Nas redes sociais, Lara Nicole Medeiros Mota, de 27 anos, posta como se precisasse provar que existe. Mãe, travesti, funkeira e influenciadora digital, ela compartilha seu cotidiano na arte e na criação de Flora Liz, uma bebê de um mês, gestada no ventre do pai, seu marido. Ali, ela mostra que sua família é como todas as outras: repleta de amor e cheia de ânimo para comemorar cada mesversário da pequena.
Mas, fora dos stories e daquele perfil, os desafios que enfrenta no mundo real ainda são muitos. "É punk ser mãe e travesti porque a nossa maternidade é deslegitimada todo tempo", conta. O nome dela consta como mãe no documento da filha. Seus próprios documentos também trazem o nome feminino. Mas a letra da lei às vezes demora para ser reconhecida na sociedade, especialmente no país que mais mata pessoas trans no mundo.
Isso só fortalece a luta de Nicole, conhecida no meio artístico como Nik Hot, para tentar ajudar a desenhar um mundo diferente para o futuro da filha. Nascida em Ipueiras, Nicole cresceu em Fortaleza e, na capital, criou a ONG Casa Transformar para acolher a comunidade LGBTQIA+. Sempre teve o desejo de ser mãe e abraçou a missão com alegria.

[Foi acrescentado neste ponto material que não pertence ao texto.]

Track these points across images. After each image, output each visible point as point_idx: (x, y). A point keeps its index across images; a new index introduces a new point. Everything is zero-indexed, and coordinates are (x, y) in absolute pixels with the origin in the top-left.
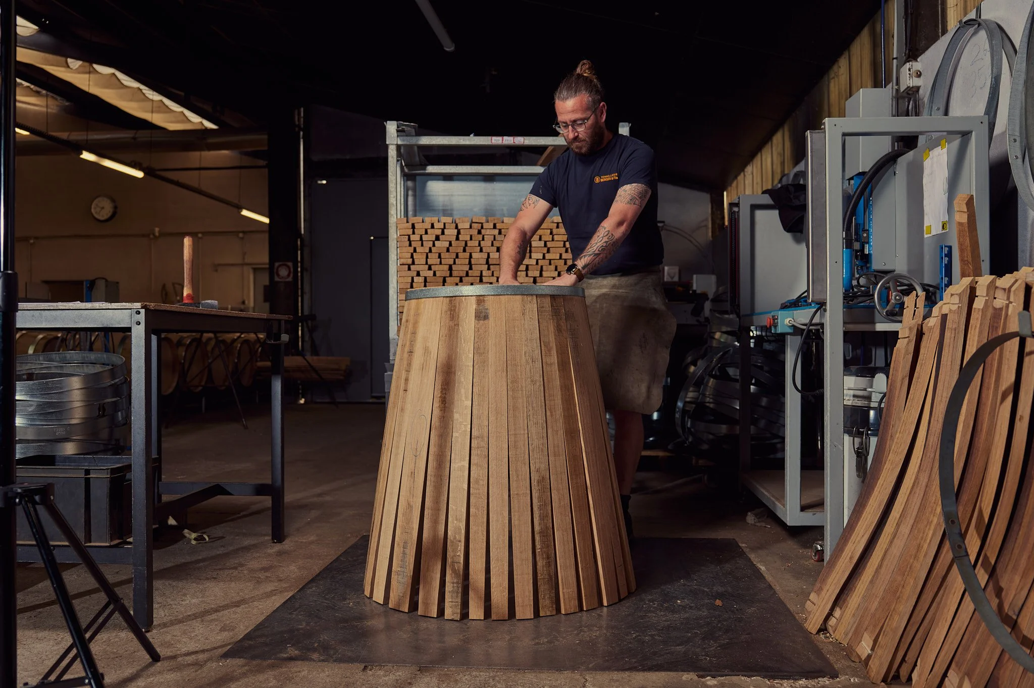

"Mãe é uma palavra que combina muito com acolhimento. Ser mãe é ser amiga", acredita. E embora as pessoas insistam em não reconhecê-la como mãe, ela sabe que está dentro dela tudo o que precisa para sair do escanteio e maternar. "Existem várias configurações de maternidade", diz.
Para ela, é desafiadora a responsabilidade de cuidar de uma vida. "Um recém-nascido requer todo o cuidado. Está sendo bem intenso, mas estou me mantendo firme [neste propósito] mesmo diante da deslegitimidade", conta. O marido, um homem trans, também costuma ter sua paternidade questionada diariamente.
Mas, apesar de todas as questões, Flora vem ajudando Nicole a manter o foco e a calmaria. É ela que agora ajuda a mãe sonhar com um futuro mais diverso e potente. "Vejo um futuro ocupado também por famílias trans. Que venham outras crianças filhos de casais trans, que venham outras mães trans e travestis", roga.
"Acho que a maior revolta das pessoas preconceituosas e dos conservadores com a minha maternidade é porque elas estigmatizam que travesti só pode estar na esquina se prostituindo. Quando a cisnormatividade e o conservadorismo vêem uma travesti reproduzindo, o que para eles é algo exclusivo deles, é ainda pior. Vejo um futuro com mais pessoas como nós, contando histórias parecidas com as nossas", finaliza.